I'd add understand file layouts. Specifically how files are organised on a hard drive; the difference between a block of data and and file system information. (Raw storage versus indexes, journals, etc.) The basics of various partition types, limits, features, etc. Why you have to "eject" removable storage on most systems (delayed write!)
Understanding how applications use tiers of memory, from L1 up to (at least) a basic understanding of ASLR in main memory. The concepts of tiered storage, deduplication (memory in re: virtualisation and block storage/file storage for the physical stuff.) DAS versus NAS versus SAN.
ON the networking side being able to say "synchronisation, synchronisation, enquire" is cute, but I want an understanding from my PFYs regarding "buffer bloat," and what the various different "experts" in the field are still arguing about. (Yes, buffer bloat is still a debated topic.) I want them to be able to explain spanning tree, network reconvergence, broadcast domains and VLANS.
They need to know about MAC addresses.

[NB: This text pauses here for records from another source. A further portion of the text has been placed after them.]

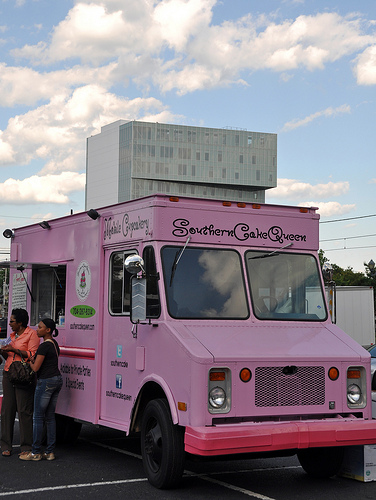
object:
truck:
[1, 193, 375, 491]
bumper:
[182, 415, 375, 458]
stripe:
[56, 345, 96, 359]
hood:
[167, 322, 372, 363]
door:
[94, 240, 140, 427]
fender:
[155, 320, 192, 429]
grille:
[251, 361, 327, 410]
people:
[17, 311, 67, 465]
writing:
[170, 215, 309, 245]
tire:
[134, 395, 186, 491]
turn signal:
[238, 365, 253, 384]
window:
[26, 262, 69, 328]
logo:
[73, 258, 93, 304]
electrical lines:
[319, 213, 376, 229]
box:
[339, 445, 375, 483]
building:
[251, 285, 375, 348]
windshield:
[156, 240, 254, 326]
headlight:
[206, 383, 230, 411]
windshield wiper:
[247, 242, 292, 261]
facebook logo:
[114, 373, 125, 390]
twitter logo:
[115, 343, 124, 359]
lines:
[0, 441, 302, 498]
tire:
[296, 446, 344, 478]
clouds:
[0, 2, 374, 205]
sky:
[0, 0, 376, 274]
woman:
[0, 304, 41, 458]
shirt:
[3, 326, 43, 377]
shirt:
[35, 336, 65, 381]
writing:
[102, 213, 150, 242]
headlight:
[344, 380, 364, 406]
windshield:
[241, 247, 332, 325]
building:
[80, 112, 282, 210]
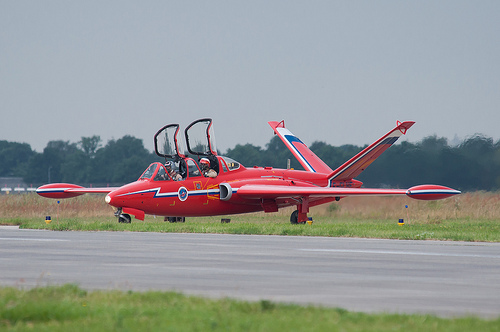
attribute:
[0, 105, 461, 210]
plane — red, white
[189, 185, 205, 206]
line — blue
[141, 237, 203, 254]
airstrip — gray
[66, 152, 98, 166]
tree — green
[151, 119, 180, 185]
cockpit — open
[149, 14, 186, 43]
sky — grey, hazy, white, cloudy, gray, cold, rainy, sunless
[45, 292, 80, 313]
grass — green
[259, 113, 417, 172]
tail — red, white, blue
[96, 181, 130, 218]
nose — white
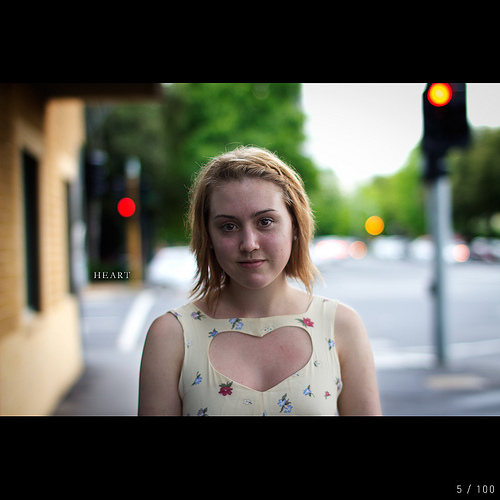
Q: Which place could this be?
A: It is a street.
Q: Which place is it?
A: It is a street.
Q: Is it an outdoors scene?
A: Yes, it is outdoors.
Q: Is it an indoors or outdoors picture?
A: It is outdoors.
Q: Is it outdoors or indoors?
A: It is outdoors.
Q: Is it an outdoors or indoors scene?
A: It is outdoors.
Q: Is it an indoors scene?
A: No, it is outdoors.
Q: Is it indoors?
A: No, it is outdoors.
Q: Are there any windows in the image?
A: Yes, there is a window.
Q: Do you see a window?
A: Yes, there is a window.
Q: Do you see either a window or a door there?
A: Yes, there is a window.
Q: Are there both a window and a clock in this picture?
A: No, there is a window but no clocks.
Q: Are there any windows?
A: Yes, there is a window.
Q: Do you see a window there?
A: Yes, there is a window.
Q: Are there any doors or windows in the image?
A: Yes, there is a window.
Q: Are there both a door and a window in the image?
A: No, there is a window but no doors.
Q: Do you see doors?
A: No, there are no doors.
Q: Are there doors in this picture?
A: No, there are no doors.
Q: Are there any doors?
A: No, there are no doors.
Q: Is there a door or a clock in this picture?
A: No, there are no doors or clocks.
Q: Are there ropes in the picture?
A: No, there are no ropes.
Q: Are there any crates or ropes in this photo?
A: No, there are no ropes or crates.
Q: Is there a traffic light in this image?
A: Yes, there is a traffic light.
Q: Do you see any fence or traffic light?
A: Yes, there is a traffic light.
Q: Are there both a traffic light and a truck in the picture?
A: No, there is a traffic light but no trucks.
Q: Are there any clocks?
A: No, there are no clocks.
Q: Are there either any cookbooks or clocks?
A: No, there are no clocks or cookbooks.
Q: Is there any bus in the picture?
A: No, there are no buses.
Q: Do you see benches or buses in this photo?
A: No, there are no buses or benches.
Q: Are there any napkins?
A: No, there are no napkins.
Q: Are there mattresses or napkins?
A: No, there are no napkins or mattresses.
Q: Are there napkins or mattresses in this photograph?
A: No, there are no napkins or mattresses.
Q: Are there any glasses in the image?
A: No, there are no glasses.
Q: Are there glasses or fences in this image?
A: No, there are no glasses or fences.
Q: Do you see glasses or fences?
A: No, there are no glasses or fences.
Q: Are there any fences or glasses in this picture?
A: No, there are no glasses or fences.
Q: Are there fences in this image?
A: No, there are no fences.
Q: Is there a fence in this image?
A: No, there are no fences.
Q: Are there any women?
A: Yes, there is a woman.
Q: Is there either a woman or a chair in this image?
A: Yes, there is a woman.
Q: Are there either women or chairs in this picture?
A: Yes, there is a woman.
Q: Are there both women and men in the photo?
A: No, there is a woman but no men.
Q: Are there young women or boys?
A: Yes, there is a young woman.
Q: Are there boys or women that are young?
A: Yes, the woman is young.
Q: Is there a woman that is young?
A: Yes, there is a young woman.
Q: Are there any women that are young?
A: Yes, there is a woman that is young.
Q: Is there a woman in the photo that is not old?
A: Yes, there is an young woman.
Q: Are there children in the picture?
A: No, there are no children.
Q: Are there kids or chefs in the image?
A: No, there are no kids or chefs.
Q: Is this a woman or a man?
A: This is a woman.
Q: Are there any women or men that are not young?
A: No, there is a woman but she is young.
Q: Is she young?
A: Yes, the woman is young.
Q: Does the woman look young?
A: Yes, the woman is young.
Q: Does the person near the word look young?
A: Yes, the woman is young.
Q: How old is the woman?
A: The woman is young.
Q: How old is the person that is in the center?
A: The woman is young.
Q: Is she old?
A: No, the woman is young.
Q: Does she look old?
A: No, the woman is young.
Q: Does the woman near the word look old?
A: No, the woman is young.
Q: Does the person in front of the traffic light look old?
A: No, the woman is young.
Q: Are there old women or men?
A: No, there is a woman but she is young.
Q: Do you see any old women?
A: No, there is a woman but she is young.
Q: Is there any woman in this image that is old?
A: No, there is a woman but she is young.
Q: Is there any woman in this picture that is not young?
A: No, there is a woman but she is young.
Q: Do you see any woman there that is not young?
A: No, there is a woman but she is young.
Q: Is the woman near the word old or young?
A: The woman is young.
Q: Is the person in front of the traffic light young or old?
A: The woman is young.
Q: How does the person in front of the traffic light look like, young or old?
A: The woman is young.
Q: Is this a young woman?
A: Yes, this is a young woman.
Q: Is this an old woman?
A: No, this is a young woman.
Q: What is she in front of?
A: The woman is in front of the traffic signal.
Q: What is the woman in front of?
A: The woman is in front of the traffic signal.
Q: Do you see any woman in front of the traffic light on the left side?
A: Yes, there is a woman in front of the traffic light.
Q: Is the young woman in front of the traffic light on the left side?
A: Yes, the woman is in front of the traffic signal.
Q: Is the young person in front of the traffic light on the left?
A: Yes, the woman is in front of the traffic signal.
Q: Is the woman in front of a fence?
A: No, the woman is in front of the traffic signal.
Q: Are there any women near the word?
A: Yes, there is a woman near the word.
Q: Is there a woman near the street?
A: Yes, there is a woman near the street.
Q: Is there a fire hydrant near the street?
A: No, there is a woman near the street.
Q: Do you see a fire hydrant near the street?
A: No, there is a woman near the street.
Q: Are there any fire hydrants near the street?
A: No, there is a woman near the street.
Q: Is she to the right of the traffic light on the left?
A: Yes, the woman is to the right of the traffic light.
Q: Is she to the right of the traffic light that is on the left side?
A: Yes, the woman is to the right of the traffic light.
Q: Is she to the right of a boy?
A: No, the woman is to the right of the traffic light.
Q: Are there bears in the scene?
A: No, there are no bears.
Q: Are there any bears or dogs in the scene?
A: No, there are no bears or dogs.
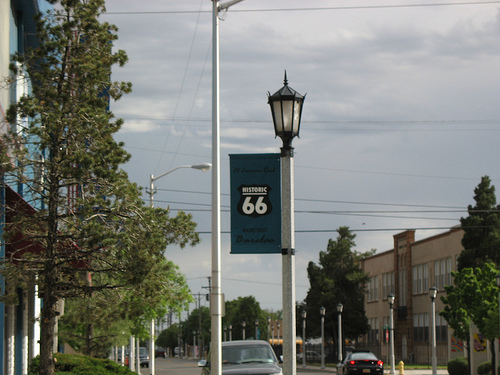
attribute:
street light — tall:
[267, 67, 306, 373]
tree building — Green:
[438, 175, 497, 373]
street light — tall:
[262, 67, 308, 374]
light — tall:
[229, 69, 324, 349]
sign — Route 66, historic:
[231, 149, 286, 259]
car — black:
[336, 348, 383, 372]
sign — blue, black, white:
[222, 148, 287, 257]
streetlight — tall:
[267, 70, 304, 370]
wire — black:
[140, 185, 467, 210]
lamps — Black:
[256, 53, 320, 173]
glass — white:
[258, 78, 316, 144]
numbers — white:
[241, 194, 268, 216]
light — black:
[262, 65, 309, 157]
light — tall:
[252, 316, 260, 338]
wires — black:
[147, 189, 465, 238]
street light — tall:
[237, 318, 249, 338]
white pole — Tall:
[209, 0, 224, 372]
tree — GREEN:
[0, 3, 205, 373]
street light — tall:
[144, 162, 214, 372]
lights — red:
[344, 356, 384, 372]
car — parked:
[211, 337, 282, 373]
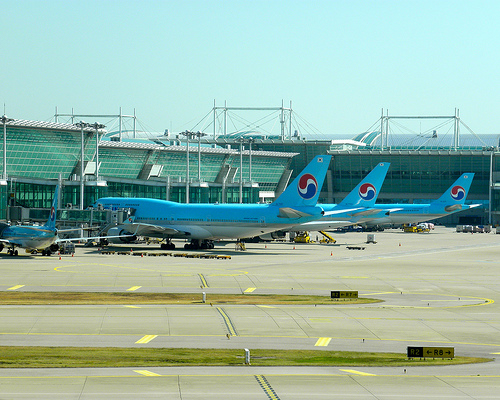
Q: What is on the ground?
A: Airplanes.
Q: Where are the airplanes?
A: At the airport.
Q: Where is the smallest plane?
A: On the left.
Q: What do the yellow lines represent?
A: The landing strip.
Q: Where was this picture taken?
A: An airport.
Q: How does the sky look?
A: Blue and clear.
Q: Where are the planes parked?
A: At the gates.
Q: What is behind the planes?
A: The terminal.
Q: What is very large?
A: The planes.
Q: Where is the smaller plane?
A: To the left of the larger planes.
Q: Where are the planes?
A: Parked at the airport.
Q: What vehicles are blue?
A: The planes.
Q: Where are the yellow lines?
A: On the pavement.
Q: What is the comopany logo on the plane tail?
A: Pepsi.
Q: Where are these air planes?
A: Airport.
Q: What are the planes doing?
A: Parked.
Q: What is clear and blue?
A: Sky.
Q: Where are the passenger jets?
A: Airport.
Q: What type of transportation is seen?
A: Jets.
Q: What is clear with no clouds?
A: Sky.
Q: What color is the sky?
A: Blue.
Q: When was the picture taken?
A: Daytime.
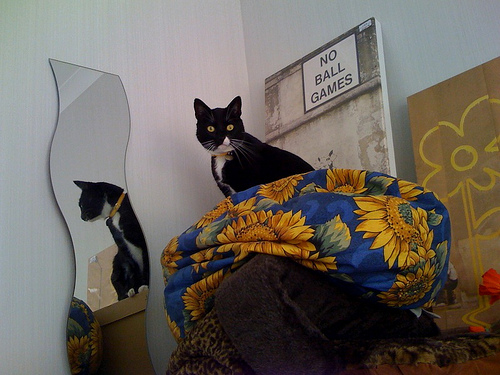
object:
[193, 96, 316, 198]
cat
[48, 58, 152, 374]
mirror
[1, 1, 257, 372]
wall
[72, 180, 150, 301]
reflection of cat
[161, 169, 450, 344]
blanket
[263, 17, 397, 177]
board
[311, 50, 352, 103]
writing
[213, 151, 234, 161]
collar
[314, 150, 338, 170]
drawing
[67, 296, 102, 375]
blanket's reflection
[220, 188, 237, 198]
leg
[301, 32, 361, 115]
sign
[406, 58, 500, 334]
cardboard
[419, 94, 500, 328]
flower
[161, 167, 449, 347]
sunflowers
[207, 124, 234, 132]
eyes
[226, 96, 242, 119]
ear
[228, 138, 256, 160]
whiskers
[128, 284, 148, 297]
paws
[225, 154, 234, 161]
identification tag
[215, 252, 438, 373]
pillow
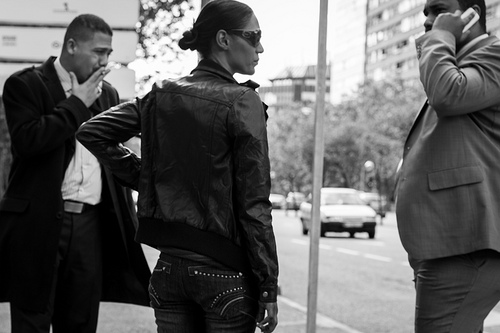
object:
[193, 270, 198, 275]
studs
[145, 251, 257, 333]
pants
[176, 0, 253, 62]
hair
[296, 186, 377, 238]
car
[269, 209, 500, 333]
road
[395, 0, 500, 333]
man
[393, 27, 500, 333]
business suit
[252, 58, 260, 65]
mouth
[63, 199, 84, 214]
belt clip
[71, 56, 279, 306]
jacket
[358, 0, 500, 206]
building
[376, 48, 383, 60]
windows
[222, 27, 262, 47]
sunglasses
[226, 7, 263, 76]
face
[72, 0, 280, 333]
woman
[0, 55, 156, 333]
coat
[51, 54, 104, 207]
shirt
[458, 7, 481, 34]
phone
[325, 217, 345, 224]
headlights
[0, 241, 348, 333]
sidewalk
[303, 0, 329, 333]
pole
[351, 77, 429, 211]
trees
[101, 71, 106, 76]
cigarette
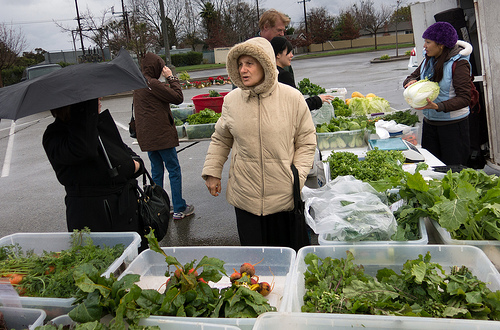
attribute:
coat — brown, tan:
[198, 31, 318, 216]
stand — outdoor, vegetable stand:
[5, 235, 497, 318]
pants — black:
[235, 212, 292, 239]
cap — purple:
[418, 22, 463, 48]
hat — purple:
[424, 19, 459, 55]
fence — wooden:
[305, 31, 414, 54]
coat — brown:
[131, 50, 184, 150]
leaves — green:
[325, 259, 499, 314]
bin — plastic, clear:
[238, 233, 483, 324]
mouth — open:
[237, 75, 253, 82]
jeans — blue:
[162, 179, 354, 239]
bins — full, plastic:
[6, 237, 446, 317]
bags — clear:
[307, 165, 399, 247]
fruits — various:
[1, 88, 498, 328]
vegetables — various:
[3, 97, 499, 329]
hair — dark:
[431, 42, 460, 80]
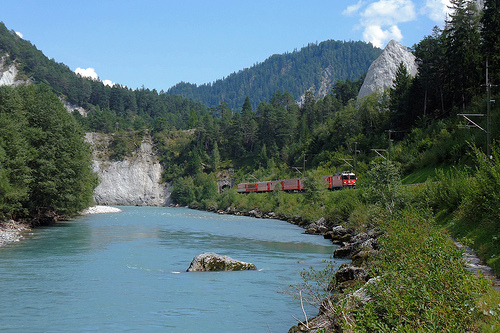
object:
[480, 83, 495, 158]
poles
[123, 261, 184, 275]
waves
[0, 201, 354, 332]
lake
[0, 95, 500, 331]
valley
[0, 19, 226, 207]
range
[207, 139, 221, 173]
trees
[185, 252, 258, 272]
rock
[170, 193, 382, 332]
shore line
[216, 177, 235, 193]
tunnel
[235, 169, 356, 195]
train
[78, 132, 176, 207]
wall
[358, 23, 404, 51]
clouds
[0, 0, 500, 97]
sky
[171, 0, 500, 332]
forest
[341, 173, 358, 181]
windshield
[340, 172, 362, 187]
train front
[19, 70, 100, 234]
evergreen tree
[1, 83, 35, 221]
evergreen tree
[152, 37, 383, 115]
mountain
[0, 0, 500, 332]
background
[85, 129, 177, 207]
cliff face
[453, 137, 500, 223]
bushes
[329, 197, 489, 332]
row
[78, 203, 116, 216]
hill ground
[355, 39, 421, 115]
hill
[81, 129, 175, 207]
cliff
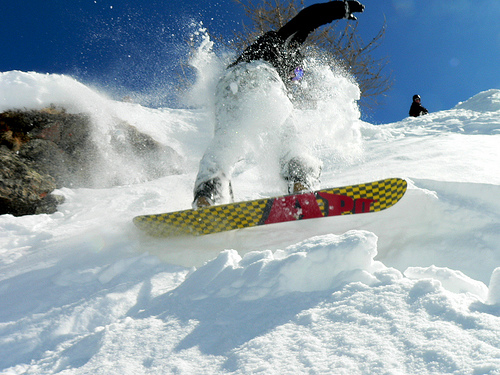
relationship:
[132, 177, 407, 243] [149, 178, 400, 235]
board has pattern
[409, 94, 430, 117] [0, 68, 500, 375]
man on hill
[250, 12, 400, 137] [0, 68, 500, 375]
tree on hill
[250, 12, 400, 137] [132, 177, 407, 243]
tree above board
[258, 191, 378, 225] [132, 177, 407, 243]
letters on board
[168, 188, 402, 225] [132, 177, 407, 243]
underside on board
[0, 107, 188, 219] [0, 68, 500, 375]
rock on hill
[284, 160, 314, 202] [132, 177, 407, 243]
boot on board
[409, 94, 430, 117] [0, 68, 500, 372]
man on top a hill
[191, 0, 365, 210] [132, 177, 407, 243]
man on a board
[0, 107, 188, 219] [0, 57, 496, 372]
rock sticking out of snow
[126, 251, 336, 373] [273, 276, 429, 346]
shadow on snow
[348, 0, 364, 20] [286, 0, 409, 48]
glove on hand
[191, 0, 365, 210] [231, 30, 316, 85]
man wearing coat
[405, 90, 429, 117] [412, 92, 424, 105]
man has a head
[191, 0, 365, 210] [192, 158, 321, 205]
man wearing boots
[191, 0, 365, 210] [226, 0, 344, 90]
man wearing coat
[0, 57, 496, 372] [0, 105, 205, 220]
snow on rock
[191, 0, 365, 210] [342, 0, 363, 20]
man wearing gloves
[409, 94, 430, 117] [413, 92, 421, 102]
man wearing helmet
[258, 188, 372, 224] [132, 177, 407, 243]
letters on board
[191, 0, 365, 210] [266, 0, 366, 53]
man has arm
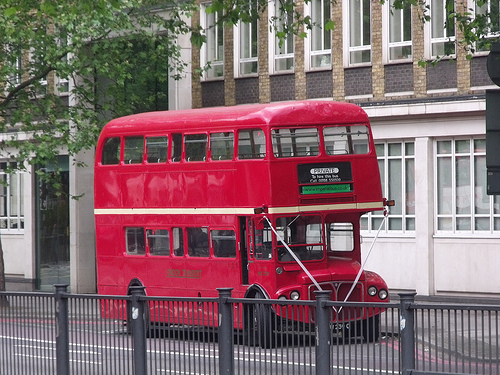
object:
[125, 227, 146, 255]
window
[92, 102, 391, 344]
bus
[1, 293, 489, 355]
pavement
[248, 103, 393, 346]
frontal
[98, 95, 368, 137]
roof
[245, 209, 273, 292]
door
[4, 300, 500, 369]
street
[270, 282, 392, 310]
lights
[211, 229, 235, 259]
windows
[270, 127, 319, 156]
window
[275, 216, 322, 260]
window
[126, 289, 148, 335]
wheel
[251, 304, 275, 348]
wheel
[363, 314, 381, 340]
wheel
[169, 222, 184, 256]
side window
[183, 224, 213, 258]
side window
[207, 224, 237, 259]
side window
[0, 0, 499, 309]
building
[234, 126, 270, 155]
window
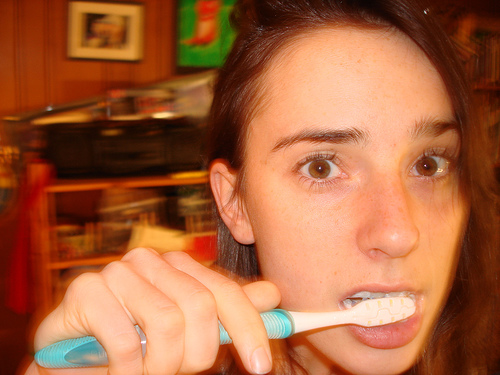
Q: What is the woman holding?
A: Toothbrush.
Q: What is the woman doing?
A: Brushing her teeth.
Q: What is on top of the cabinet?
A: Stereo.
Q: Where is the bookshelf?
A: On the far wall.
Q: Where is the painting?
A: On the wall behind the girl.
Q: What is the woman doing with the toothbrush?
A: Brushing her teeth.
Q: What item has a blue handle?
A: The toothbrush.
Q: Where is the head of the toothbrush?
A: In the girl's mouth.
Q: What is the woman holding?
A: A brush.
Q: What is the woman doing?
A: Brushing.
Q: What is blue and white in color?
A: A toothbrush.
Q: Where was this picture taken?
A: Inside a room.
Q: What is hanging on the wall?
A: A photo frame.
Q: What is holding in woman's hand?
A: A toothbrush.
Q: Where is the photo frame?
A: On the wall.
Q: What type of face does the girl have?
A: An Oval Face.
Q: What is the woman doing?
A: Brushing her teeth.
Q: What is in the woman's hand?
A: A toothbrush.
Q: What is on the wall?
A: A photo.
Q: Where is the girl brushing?
A: In her bedroom.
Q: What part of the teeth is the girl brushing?
A: The front teeth.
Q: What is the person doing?
A: Brushing teeth.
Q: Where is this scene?
A: House.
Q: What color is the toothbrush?
A: Blue and white.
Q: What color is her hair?
A: Auburn.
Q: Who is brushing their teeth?
A: Female.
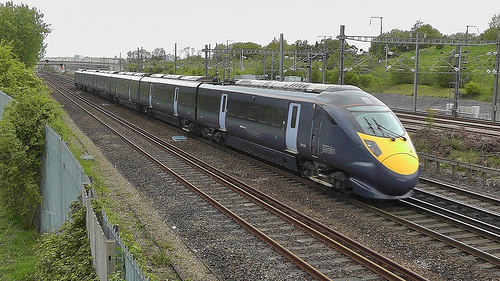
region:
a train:
[73, 30, 486, 224]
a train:
[164, 13, 422, 165]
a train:
[99, 47, 321, 192]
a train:
[178, 32, 411, 277]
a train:
[211, 68, 318, 219]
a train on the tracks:
[69, 67, 417, 207]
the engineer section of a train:
[321, 93, 421, 205]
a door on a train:
[284, 102, 303, 152]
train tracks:
[43, 78, 367, 279]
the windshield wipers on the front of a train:
[361, 116, 406, 143]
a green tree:
[1, 0, 51, 72]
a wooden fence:
[0, 90, 157, 278]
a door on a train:
[218, 90, 232, 132]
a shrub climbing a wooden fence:
[3, 78, 58, 228]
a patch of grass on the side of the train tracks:
[0, 204, 62, 278]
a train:
[220, 26, 372, 218]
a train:
[250, 87, 318, 127]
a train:
[125, 105, 320, 131]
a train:
[177, 52, 347, 145]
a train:
[236, 122, 355, 234]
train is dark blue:
[87, 56, 397, 195]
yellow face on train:
[344, 121, 415, 188]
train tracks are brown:
[97, 109, 372, 275]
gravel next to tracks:
[233, 173, 430, 256]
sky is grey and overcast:
[70, 2, 215, 53]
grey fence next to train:
[25, 118, 117, 280]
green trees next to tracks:
[16, 38, 37, 227]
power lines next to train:
[330, 22, 497, 109]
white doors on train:
[272, 96, 307, 162]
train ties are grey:
[160, 136, 333, 266]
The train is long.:
[61, 64, 445, 202]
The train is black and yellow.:
[69, 61, 429, 205]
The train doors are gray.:
[200, 82, 313, 167]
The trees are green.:
[317, 41, 488, 78]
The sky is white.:
[71, 1, 279, 31]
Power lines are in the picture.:
[200, 20, 479, 73]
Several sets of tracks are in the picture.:
[191, 76, 498, 274]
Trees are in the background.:
[279, 42, 475, 79]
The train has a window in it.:
[343, 95, 420, 152]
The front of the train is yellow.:
[333, 88, 430, 195]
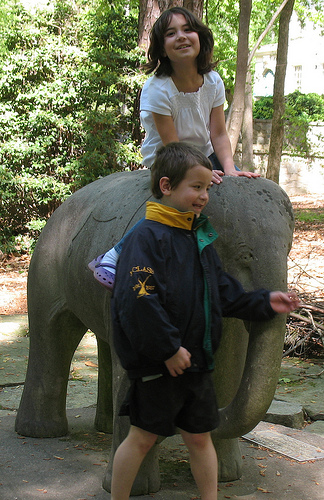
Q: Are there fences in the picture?
A: No, there are no fences.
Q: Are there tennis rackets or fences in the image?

Specifically that they are emphatically not globally unique, that the manufacturer is part of the beginning of the address and that virtualisation generates virtual MACs for each vNIC. They need to be aware of issues surrounding MAC address conflicts and what the symptoms are.
I want an understanding of system services, scheduled tasks, how to avoid resource starvation cascades (system-local, but especially in auto-failover virtualised environments!) This carries over from the simple system utilisation into networking of course; an understanding of everything from link saturation to overloading network gear with too many connections is pretty “fundamental.”
I would also expect a basic understanding of scripting, even if they aren’t very good at it (yet.) This would include the concept of data extraction from one application, parsing that data for another application, injecting it and analysing the result. (Chaining.)
I think knowledge of how a hypervisor works, including a basic understanding of things like VT and IOMMU are pretty fundamental. An understanding of basic electrical theory (including digital to analogue and analogue to digital signalling) is pretty important.
I’d also toss in an understanding of how graphics are output from display subsystems; why some remote applications are “screen scrapers,” while others can use “mirror drivers” and still others actually send raw data and expect the client application to construct a graphical representation locally instead of dragging imagery across.
Without the above knowledge as a bare minimum, I don’t think you can survive proper SME systems administration. You need to know the fundamentals of “computing.” Not just “that application, shell or OS.” You don’t have a team to rely on; there are no storage specialists, network specialists and so forth. As SME sysadmins, we’re it.
Oddly enough, I find the above level of information pretty common for sysadmins in their second year out of our local polytechnic. I’d say the city of Edmonton produces these folks at a rate of about 30 per year. (From a graduation size of about 90 per year.)
Oh, and yes, they are almost universally GUI-grown. They know some command line, but the young folk I encounter who know all of the above things to a reasonable degree aren’t steeped in the dark arts of Bash. They don’t run slackware on their home PC, and most of them use an iPhone.
Get one that’s willing to learn, teach them the power of the command line…and you’ve got a right proper sysadmin there.